* Exercise objective
For the data below, transcribe the part that opens with the line containing "to client B" and closes with the line containing "protocol is SR)", exactly and with no pictures.

* Materials provided

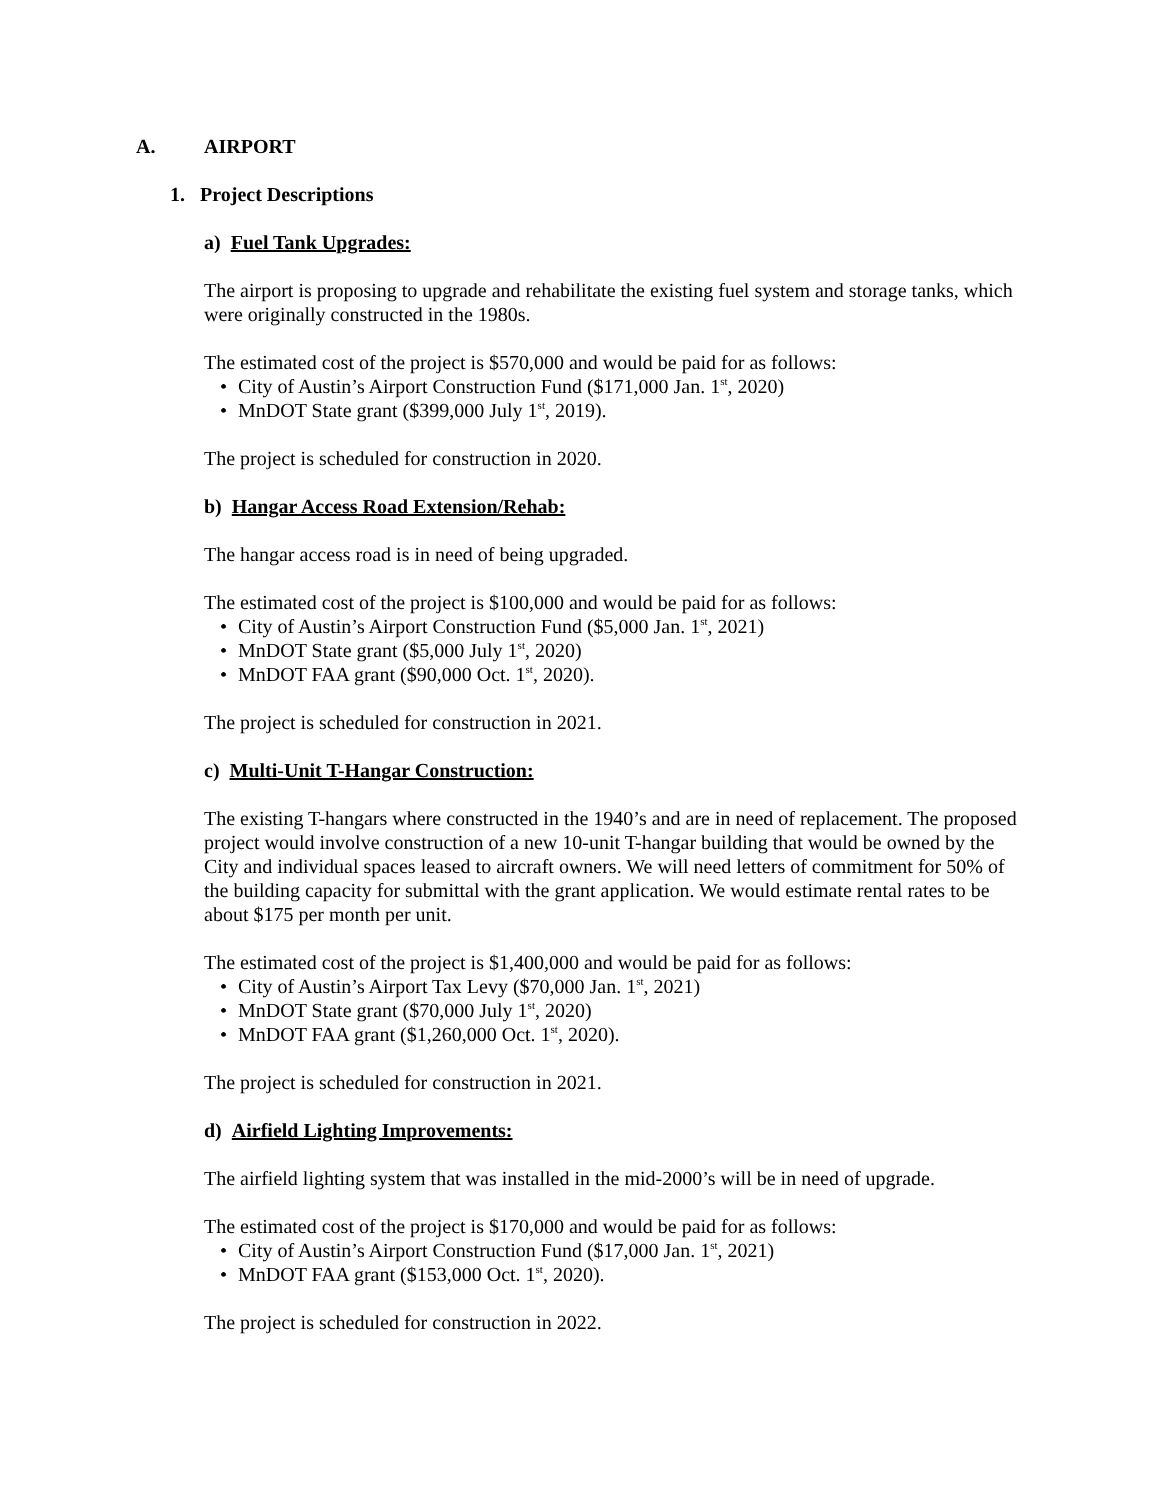A. AIRPORT
1. Project Descriptions
a) Fuel Tank Upgrades:
The airport is proposing to upgrade and rehabilitate the existing fuel system and storage tanks, which were originally constructed in the 1980s.
The estimated cost of the project is $570,000 and would be paid for as follows:
City of Austin’s Airport Construction Fund ($171,000 Jan. 1<sup>st</sup>, 2020)
MnDOT State grant ($399,000 July 1<sup>st</sup>, 2019).
The project is scheduled for construction in 2020.
b) Hangar Access Road Extension/Rehab:
The hangar access road is in need of being upgraded.
The estimated cost of the project is $100,000 and would be paid for as follows:
City of Austin’s Airport Construction Fund ($5,000 Jan. 1<sup>st</sup>, 2021)
MnDOT State grant ($5,000 July 1<sup>st</sup>, 2020)
MnDOT FAA grant ($90,000 Oct. 1<sup>st</sup>, 2020).
The project is scheduled for construction in 2021.
c) Multi-Unit T-Hangar Construction:
The existing T-hangars where constructed in the 1940’s and are in need of replacement. The proposed project would involve construction of a new 10-unit T-hangar building that would be owned by the City and individual spaces leased to aircraft owners. We will need letters of commitment for 50% of the building capacity for submittal with the grant application. We would estimate rental rates to be about $175 per month per unit.
The estimated cost of the project is $1,400,000 and would be paid for as follows:
City of Austin’s Airport Tax Levy ($70,000 Jan. 1<sup>st</sup>, 2021)
MnDOT State grant ($70,000 July 1<sup>st</sup>, 2020)
MnDOT FAA grant ($1,260,000 Oct. 1<sup>st</sup>, 2020).
The project is scheduled for construction in 2021.
d) Airfield Lighting Improvements:
The airfield lighting system that was installed in the mid-2000’s will be in need of upgrade.
The estimated cost of the project is $170,000 and would be paid for as follows:
City of Austin’s Airport Construction Fund ($17,000 Jan. 1<sup>st</sup>, 2021)
MnDOT FAA grant ($153,000 Oct. 1<sup>st</sup>, 2020).
The project is scheduled for construction in 2022.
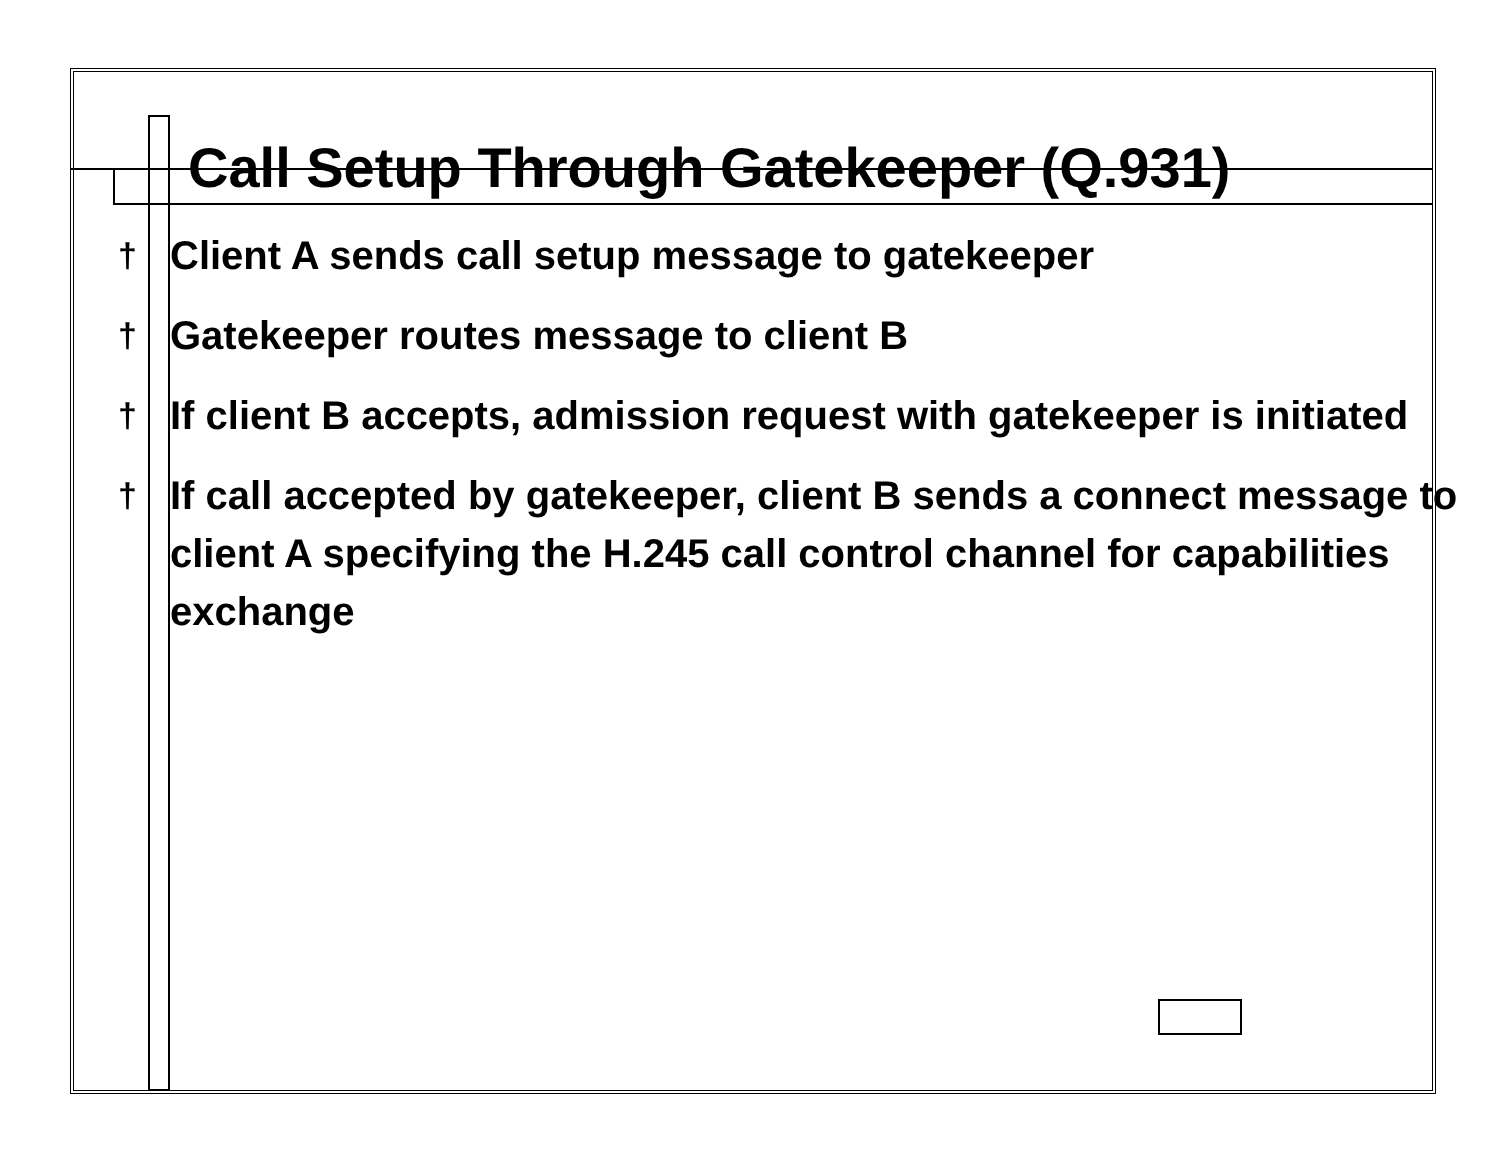Call Setup Through Gatekeeper (Q.931)
† Client A sends call setup message to gatekeeper
† Gatekeeper routes message to client B
† If client B accepts, admission request with gatekeeper is initiated
† If call accepted by gatekeeper, client B sends a connect message to client A specifying the H.245 call control channel for capabilities exchange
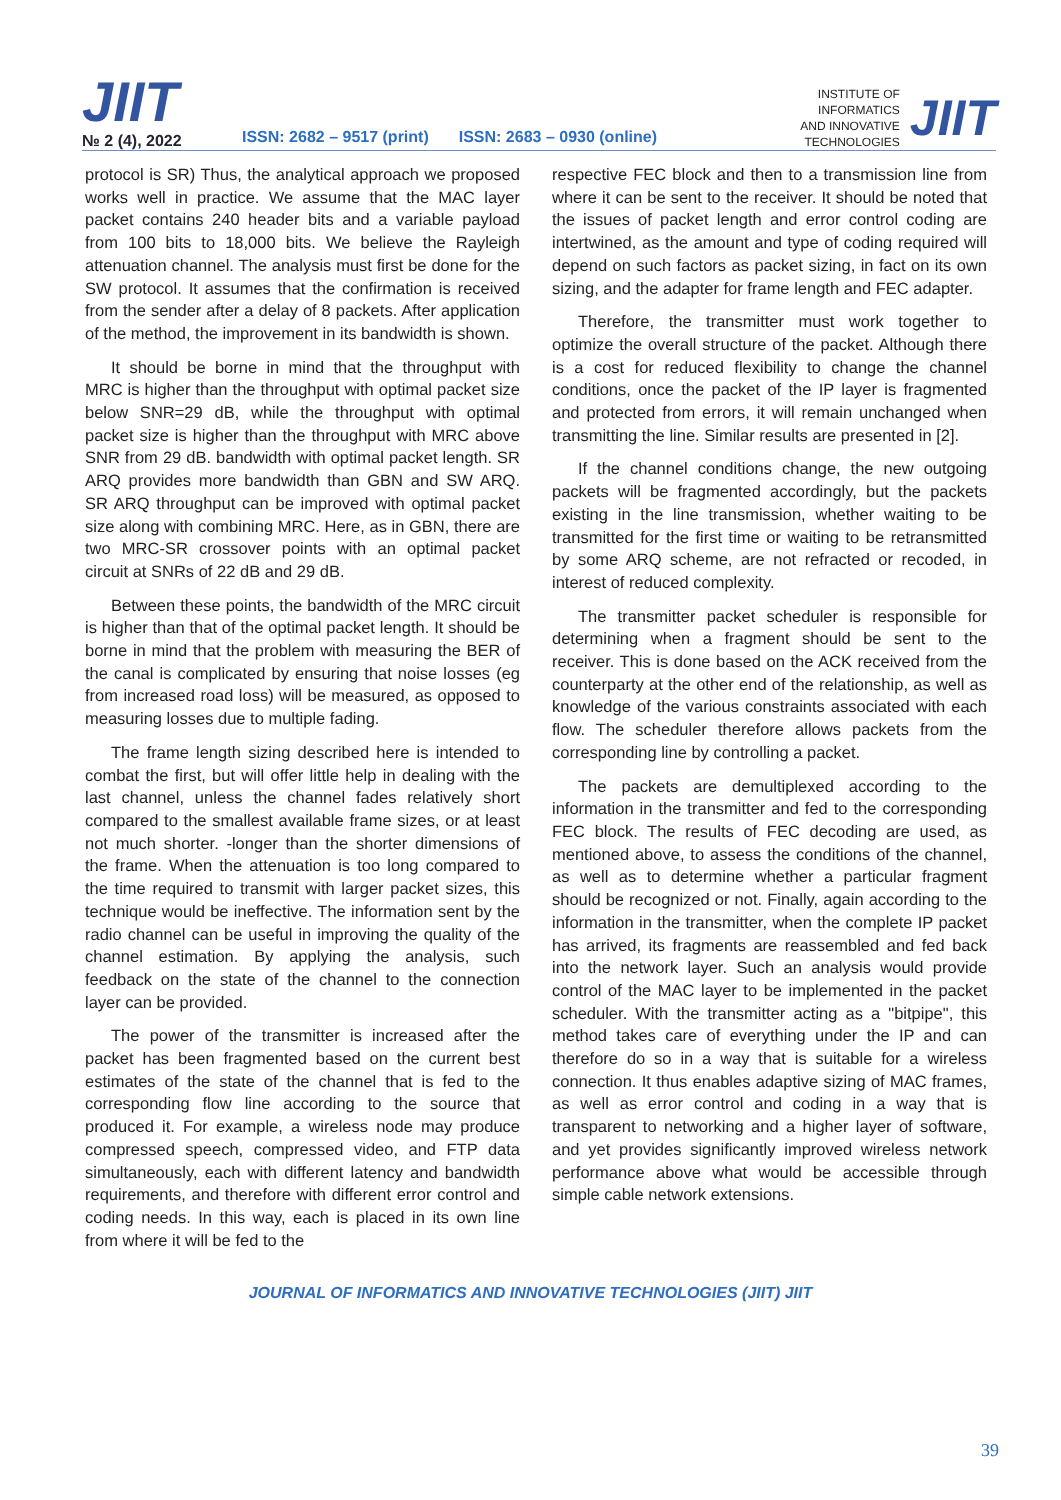JIIT
№ 2 (4), 2022
ISSN: 2682 – 9517 (print)
ISSN: 2683 – 0930 (online)
INSTITUTE OF
INFORMATICS
AND INNOVATIVE
TECHNOLOGIES
JIIT
protocol is SR) Thus, the analytical approach we proposed works well in practice. We assume that the MAC layer packet contains 240 header bits and a variable payload from 100 bits to 18,000 bits. We believe the Rayleigh attenuation channel. The analysis must first be done for the SW protocol. It assumes that the confirmation is received from the sender after a delay of 8 packets. After application of the method, the improvement in its bandwidth is shown.
It should be borne in mind that the throughput with MRC is higher than the throughput with optimal packet size below SNR=29 dB, while the throughput with optimal packet size is higher than the throughput with MRC above SNR from 29 dB. bandwidth with optimal packet length. SR ARQ provides more bandwidth than GBN and SW ARQ. SR ARQ throughput can be improved with optimal packet size along with combining MRC. Here, as in GBN, there are two MRC-SR crossover points with an optimal packet circuit at SNRs of 22 dB and 29 dB.
Between these points, the bandwidth of the MRC circuit is higher than that of the optimal packet length. It should be borne in mind that the problem with measuring the BER of the canal is complicated by ensuring that noise losses (eg from increased road loss) will be measured, as opposed to measuring losses due to multiple fading.
The frame length sizing described here is intended to combat the first, but will offer little help in dealing with the last channel, unless the channel fades relatively short compared to the smallest available frame sizes, or at least not much shorter. -longer than the shorter dimensions of the frame. When the attenuation is too long compared to the time required to transmit with larger packet sizes, this technique would be ineffective. The information sent by the radio channel can be useful in improving the quality of the channel estimation. By applying the analysis, such feedback on the state of the channel to the connection layer can be provided.
The power of the transmitter is increased after the packet has been fragmented based on the current best estimates of the state of the channel that is fed to the corresponding flow line according to the source that produced it. For example, a wireless node may produce compressed speech, compressed video, and FTP data simultaneously, each with different latency and bandwidth requirements, and therefore with different error control and coding needs. In this way, each is placed in its own line from where it will be fed to the
respective FEC block and then to a transmission line from where it can be sent to the receiver. It should be noted that the issues of packet length and error control coding are intertwined, as the amount and type of coding required will depend on such factors as packet sizing, in fact on its own sizing, and the adapter for frame length and FEC adapter.
Therefore, the transmitter must work together to optimize the overall structure of the packet. Although there is a cost for reduced flexibility to change the channel conditions, once the packet of the IP layer is fragmented and protected from errors, it will remain unchanged when transmitting the line. Similar results are presented in [2].
If the channel conditions change, the new outgoing packets will be fragmented accordingly, but the packets existing in the line transmission, whether waiting to be transmitted for the first time or waiting to be retransmitted by some ARQ scheme, are not refracted or recoded, in interest of reduced complexity.
The transmitter packet scheduler is responsible for determining when a fragment should be sent to the receiver. This is done based on the ACK received from the counterparty at the other end of the relationship, as well as knowledge of the various constraints associated with each flow. The scheduler therefore allows packets from the corresponding line by controlling a packet.
The packets are demultiplexed according to the information in the transmitter and fed to the corresponding FEC block. The results of FEC decoding are used, as mentioned above, to assess the conditions of the channel, as well as to determine whether a particular fragment should be recognized or not. Finally, again according to the information in the transmitter, when the complete IP packet has arrived, its fragments are reassembled and fed back into the network layer. Such an analysis would provide control of the MAC layer to be implemented in the packet scheduler. With the transmitter acting as a "bitpipe", this method takes care of everything under the IP and can therefore do so in a way that is suitable for a wireless connection. It thus enables adaptive sizing of MAC frames, as well as error control and coding in a way that is transparent to networking and a higher layer of software, and yet provides significantly improved wireless network performance above what would be accessible through simple cable network extensions.
JOURNAL OF INFORMATICS AND INNOVATIVE TECHNOLOGIES (JIIT) JIIT
39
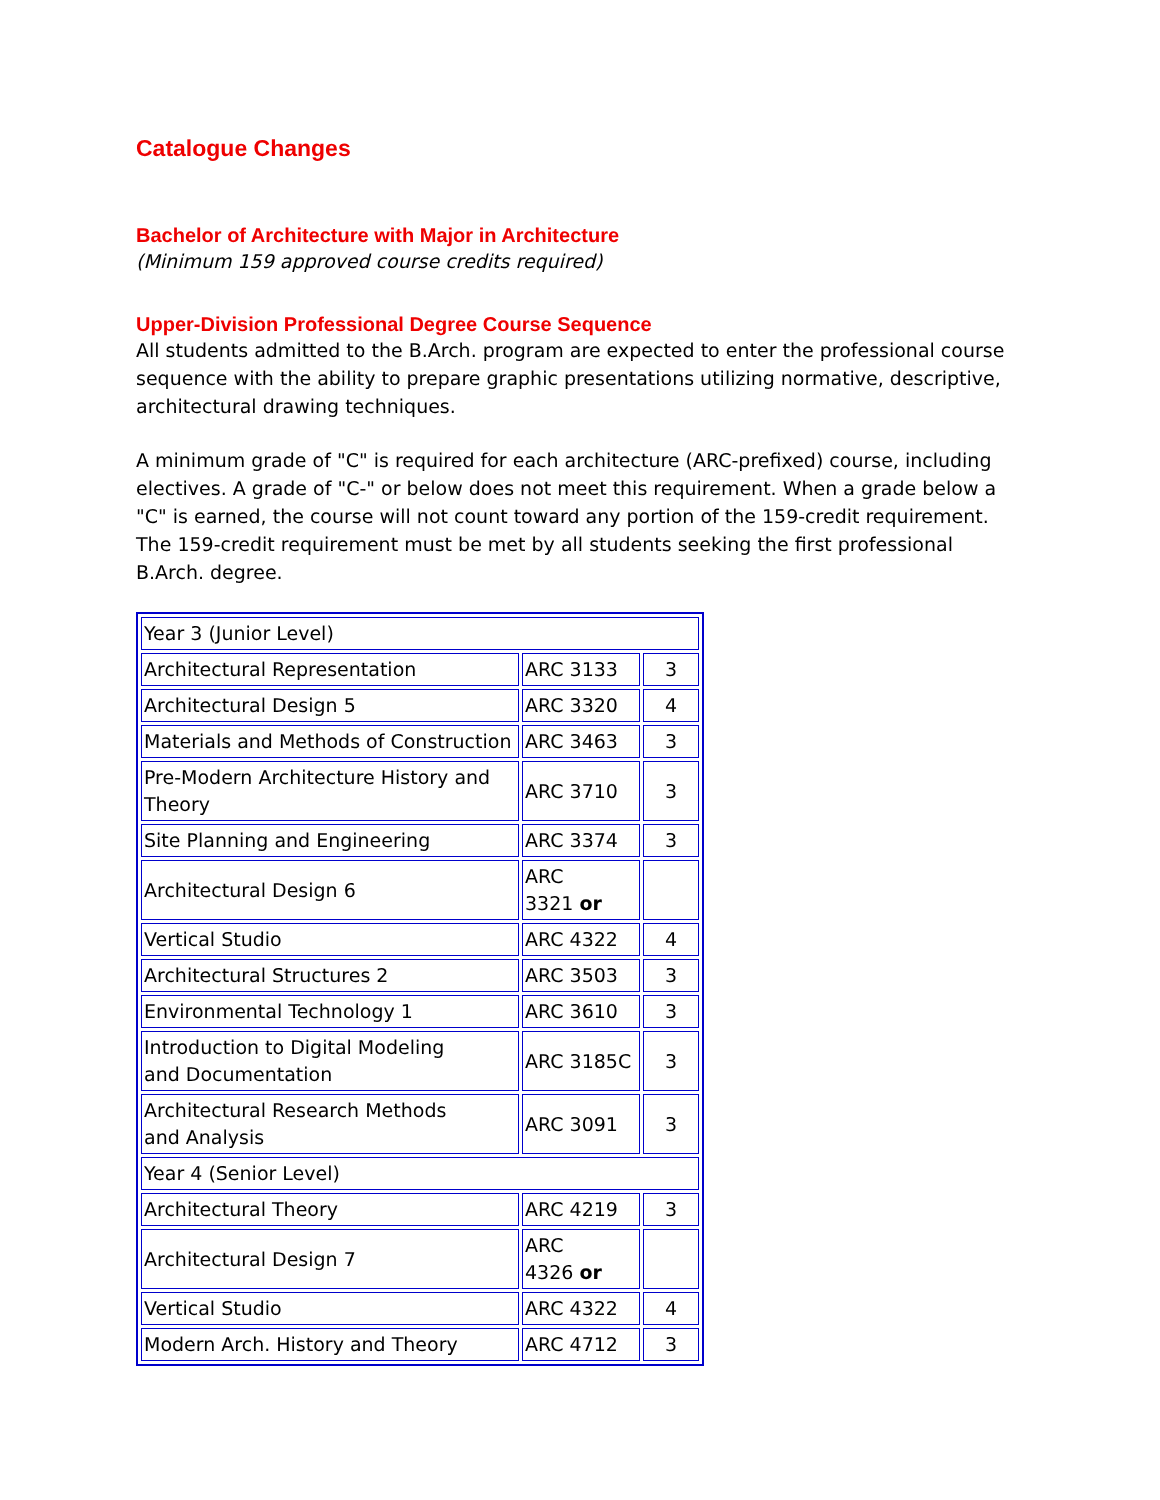Catalogue Changes
Bachelor of Architecture with Major in Architecture
(Minimum 159 approved course credits required)
Upper-Division Professional Degree Course Sequence
All students admitted to the B.Arch. program are expected to enter the professional course sequence with the ability to prepare graphic presentations utilizing normative, descriptive, architectural drawing techniques.
A minimum grade of "C" is required for each architecture (ARC-prefixed) course, including electives. A grade of "C-" or below does not meet this requirement. When a grade below a "C" is earned, the course will not count toward any portion of the 159-credit requirement. The 159-credit requirement must be met by all students seeking the first professional B.Arch. degree.
| Year 3 (Junior Level) | | |
| Architectural Representation | ARC 3133 | 3 |
| Architectural Design 5 | ARC 3320 | 4 |
| Materials and Methods of Construction | ARC 3463 | 3 |
| Pre-Modern Architecture History and Theory | ARC 3710 | 3 |
| Site Planning and Engineering | ARC 3374 | 3 |
| Architectural Design 6 | ARC 3321 or | |
| Vertical Studio | ARC 4322 | 4 |
| Architectural Structures 2 | ARC 3503 | 3 |
| Environmental Technology 1 | ARC 3610 | 3 |
| Introduction to Digital Modeling and Documentation | ARC 3185C | 3 |
| Architectural Research Methods and Analysis | ARC 3091 | 3 |
| Year 4 (Senior Level) | | |
| Architectural Theory | ARC 4219 | 3 |
| Architectural Design 7 | ARC 4326 or | |
| Vertical Studio | ARC 4322 | 4 |
| Modern Arch. History and Theory | ARC 4712 | 3 |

* Exercise solution
† Gatekeeper routes message to client B
† If client B accepts, admission request with gatekeeper is initiated
† If call accepted by gatekeeper, client B sends a connect message to client A specifying the H.245 call control channel for capabilities exchange
JIIT
№ 2 (4), 2022
ISSN: 2682 – 9517 (print)
ISSN: 2683 – 0930 (online)
INSTITUTE OF
INFORMATICS
AND INNOVATIVE
TECHNOLOGIES
JIIT
protocol is SR) Thus, the analytical approach we proposed works well in practice. We assume that the MAC layer packet contains 240 header bits and a variable payload from 100 bits to 18,000 bits. We believe the Rayleigh attenuation channel. The analysis must first be done for the SW protocol. It assumes that the confirmation is received from the sender after a delay of 8 packets. After application of the method, the improvement in its bandwidth is shown.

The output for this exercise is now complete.